September 12, 2011

Books worth rererereading

While I'm devoting the fall to reading books by friends and colleagues, I had the amazing opportunity to go back in time to read various "canons" for my PhD exams. Here's a few books I've loved and re-loved after my reading - books which, I suspect, tell us much of what we need to know about literature.

Frankenstein - not just a story about a monster (really, every story is a story about monsters). If Don Quixote and Madame Bovary are in part about bad readers, Frankenstein is about a bad writer - one who can't accept that his (/her) hybrid birth has a life of its own. I love the double-frame, and how the juicy center of the novel is fully inhabited by the monster's tale.

Middlemarch - Eliot reads the brains, manners, and actions of her characters better (and more ironically) than anyone. The book is a compendium of people, artifacts, digressions that far exceed any one character's journey.

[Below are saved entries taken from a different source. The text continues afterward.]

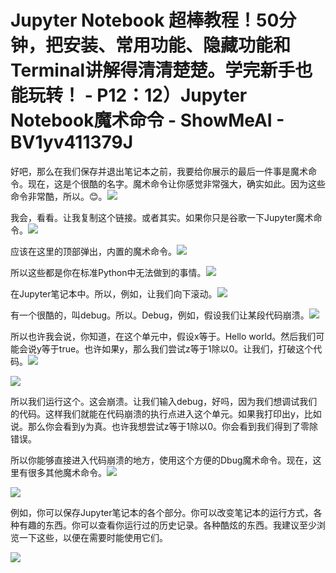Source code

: # Jupyter Notebook 超棒教程！50分钟，把安装、常用功能、隐藏功能和Terminal讲解得清清楚楚。学完新手也能玩转！ - P12：12）Jupyter Notebook魔术命令 - ShowMeAI - BV1yv411379J

好吧，那么在我们保存并退出笔记本之前，我要给你展示的最后一件事是魔术命令。现在，这是个很酷的名字。魔术命令让你感觉非常强大，确实如此。因为这些命令非常酷，所以。😊。![](img/48c3eb139983bc807bec7c1942f7eacd_1.png)

我会，看看。让我复制这个链接。或者其实。如果你只是谷歌一下Jupyter魔术命令。![](img/48c3eb139983bc807bec7c1942f7eacd_3.png)

应该在这里的顶部弹出，内置的魔术命令。![](img/48c3eb139983bc807bec7c1942f7eacd_5.png)

所以这些都是你在标准Python中无法做到的事情。![](img/48c3eb139983bc807bec7c1942f7eacd_7.png)

在Jupyter笔记本中。所以，例如，让我们向下滚动。![](img/48c3eb139983bc807bec7c1942f7eacd_9.png)

有一个很酷的，叫debug。所以。Debug，例如，假设我们让某段代码崩溃。![](img/48c3eb139983bc807bec7c1942f7eacd_11.png)

所以也许我会说，你知道，在这个单元中，假设x等于。Hello world。然后我们可能会说y等于true。也许如果y，那么我们尝试z等于1除以0。让我们，打破这个代码。![](img/48c3eb139983bc807bec7c1942f7eacd_13.png)

![](img/48c3eb139983bc807bec7c1942f7eacd_14.png)

所以我们运行这个。这会崩溃。让我们输入debug，好吗，因为我们想调试我们的代码。这样我们就能在代码崩溃的执行点进入这个单元。如果我打印出y，比如说。那么你会看到y为真。也许我想尝试z等于1除以0。你会看到我们得到了零除错误。

所以你能够直接进入代码崩溃的地方，使用这个方便的Dbug魔术命令。现在，这里有很多其他魔术命令。![](img/48c3eb139983bc807bec7c1942f7eacd_16.png)

![](img/48c3eb139983bc807bec7c1942f7eacd_17.png)

例如，你可以保存Jupyter笔记本的各个部分。你可以改变笔记本的运行方式，各种有趣的东西。你可以查看你运行过的历史记录。各种酷炫的东西。我建议至少浏览一下这些，以便在需要时能使用它们。

![](img/48c3eb139983bc807bec7c1942f7eacd_19.png)
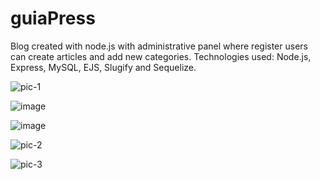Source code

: # guiaPress
Blog created with node.js with administrative panel where register users can create articles and add new categories.
Technologies used: Node.js, Express, MySQL, EJS, Slugify and Sequelize.

![pic-1](https://user-images.githubusercontent.com/76595905/151467149-1012cc2a-6231-4fc3-9de3-e275d477adbe.PNG)

![image](https://user-images.githubusercontent.com/76595905/151465652-ea54e271-63ae-4e22-8b87-f1efb920be00.png)

![image](https://user-images.githubusercontent.com/76595905/151465840-5451ce7e-861e-40a8-b04d-86e2b9337ee2.png)

![pic-2](https://user-images.githubusercontent.com/76595905/151467177-e5bf8cb9-c2f9-4933-be25-c13f92e67613.PNG)

![pic-3](https://user-images.githubusercontent.com/76595905/151467185-8df06125-74a9-4ce0-8e0c-26c7ba8e5f32.PNG)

Moby Dick - talk about digression! As Ahab, I was "dismasted" after reading MD or, The Whale. A journey of language, a journey of a ship. Messing with the adventure novel, MD meanders through etymologies and symbologies of cetological goodness as much as it tells a tragedy of crew itself coffined by the whale. I will forever be haunted by Orson Welles as Father Mapple in the (not very good) movie version...

Ulysses - is not really hard to read. Of course, there are a few chapters that are difficult, but it's by no means impenetrable. It has so much sound, so much texture. Beautiful, beautiful. Really, if you're scared by the thought of reading it, don't be (yes, Finnegan's Wake is still super scary).

Lolita - my sin, my soul. A book that seduces you with artifice to out-and overlook Humbert's nymphette-mania. Everything is glorious - how HH's "scepter of my passion" later devolves into a "bitter tumor of my passion."

The Art Lover - Carole Maso's elegy is charming and haunting and ultimately a breathtaking reclamation of self in the face of grief. My favorite writer in a sort of post-Duras lineage, who seamlessly merges deep emotional longing and formal sophistication.

Infinite Jest - yes, it's gigantic. And yes, it's the hippest. But it's also the most wondrous synthesis of brilliance and humor and pathos I've read in forever. I'm super-looking forward to the Decembrists' video recreating the Eschaton scene.

and for you theory-heads out there, Blanchot, Blanchot, Blanchot.